What might you expect to find in a museum dedicated to hair? Fancy hairstyles? Photos depicting how hairstyles have changed throughout the ages? Not at Leila’s.
In fact, Leila’s is the only museum in the world dedicated to hair – not just hair, but art made using hair. No one knows exactly when or where hair art began; however, it thrived in Victorian times and is traceable to the 1100s. While most pieces were of a memorial nature, this was also a means of remembering individuals before photography was invented. It was considered a token of love as well as a memorial to someone who had passed away.
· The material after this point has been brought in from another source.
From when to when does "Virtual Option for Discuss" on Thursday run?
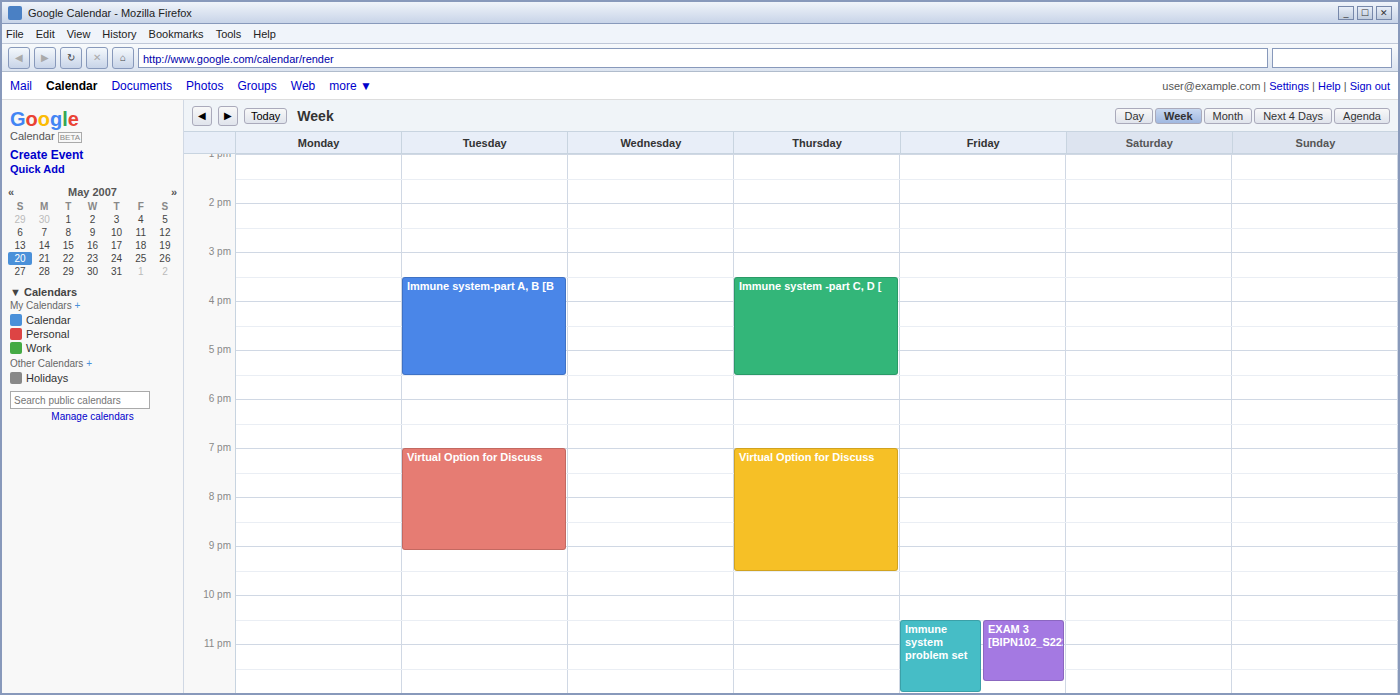
7:00 PM to 9:30 PM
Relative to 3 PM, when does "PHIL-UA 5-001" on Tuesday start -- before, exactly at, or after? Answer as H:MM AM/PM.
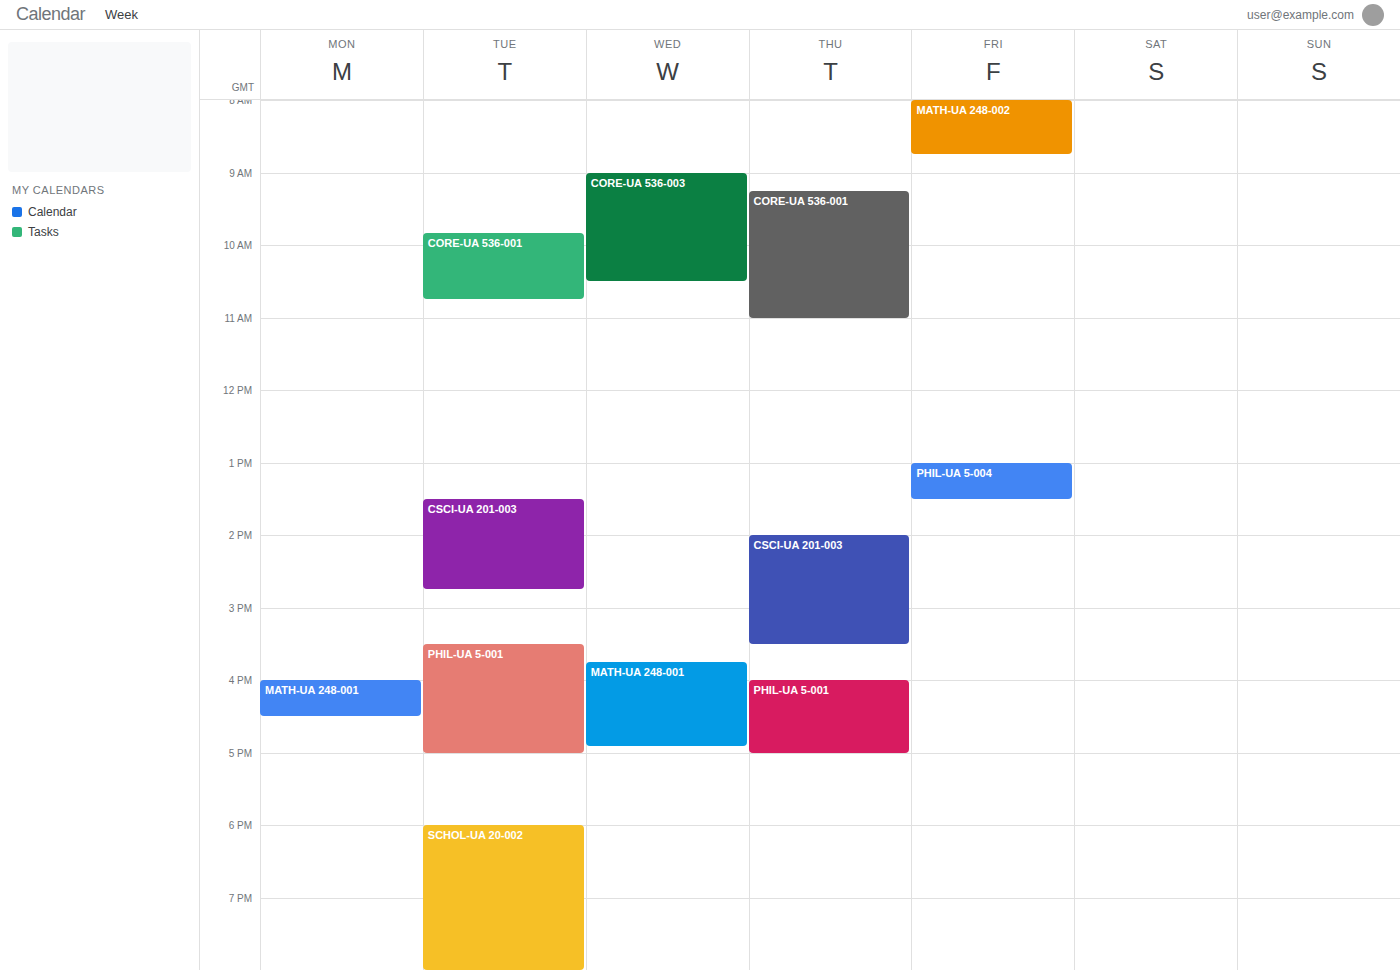
3:30 PM -- after 3 PM, 30 minutes below the 3 PM line.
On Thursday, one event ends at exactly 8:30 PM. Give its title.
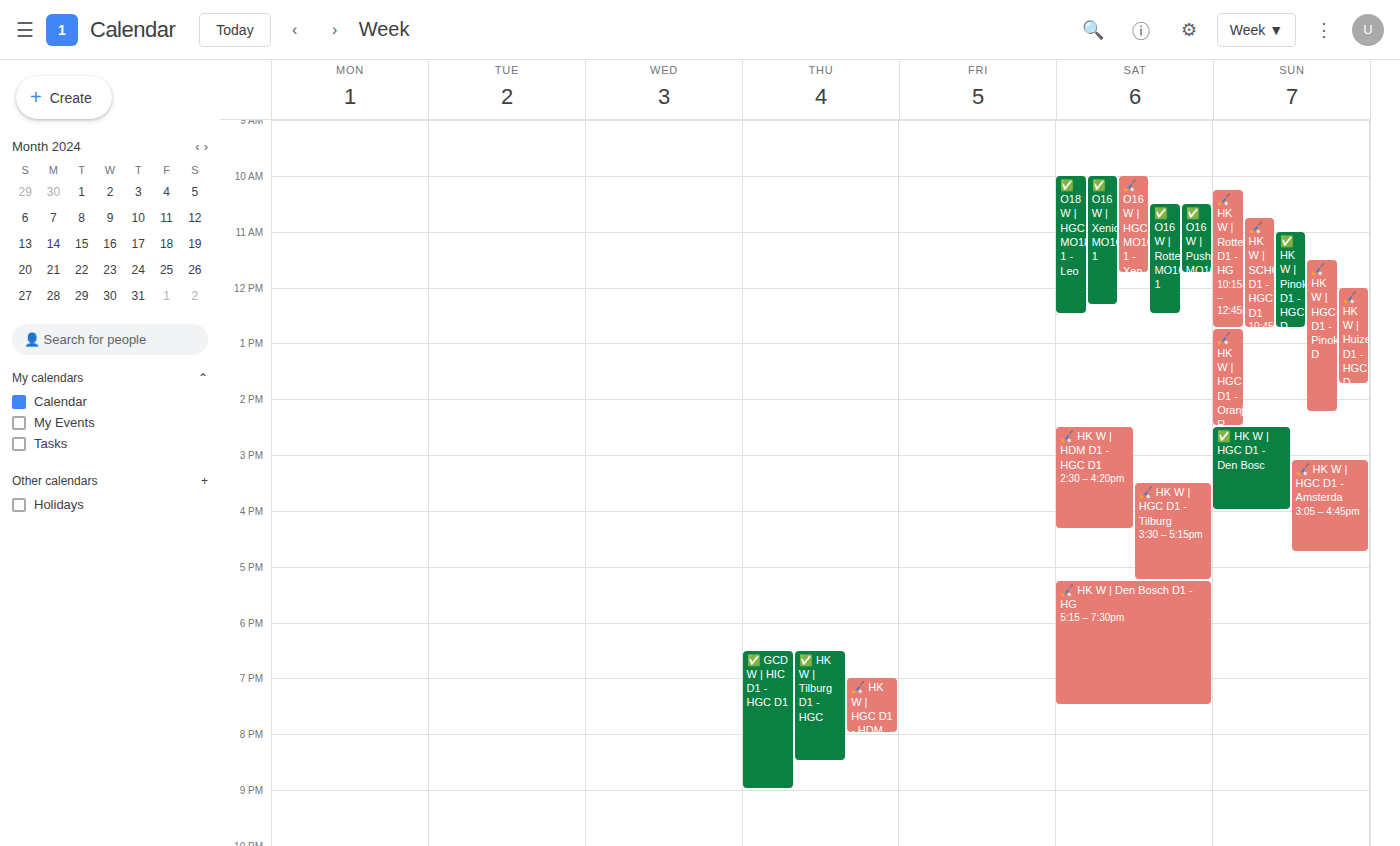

There are traditions that date back hundreds of years that illustrate it was commonplace for a lock of hair to be given to a beloved.
The oldest piece in Leila’s Hair Museum was created in 1680. It came to the United states through a Swedish family in the 1800s. A true masterpiece, the piece was sold to the museum by the last in this family’s bloodline so that generations to come could admire its intricacy.
The museum also housed special necklaces known as sepia. A sepia is a picture that has been created with pulverized hair. Hair is crushed into a fine powder and tinted with paints in order to create a picture that will serve as remembrance of the individual. One piece depicts a weeping willow and was painted using the hair of a young woman who had passed away at 25. The scene is that of her young, widowed husband crying at her grave.
This is one of the facets of this museum that makes it so unique – there resides in every piece the story behind its creation. Sometimes, the name and even the birth and passing dates of the individual are included in the work. And sometimes, these pieces were used as a means of preserving a genealogical tree and included many names and hair from individuals of a family.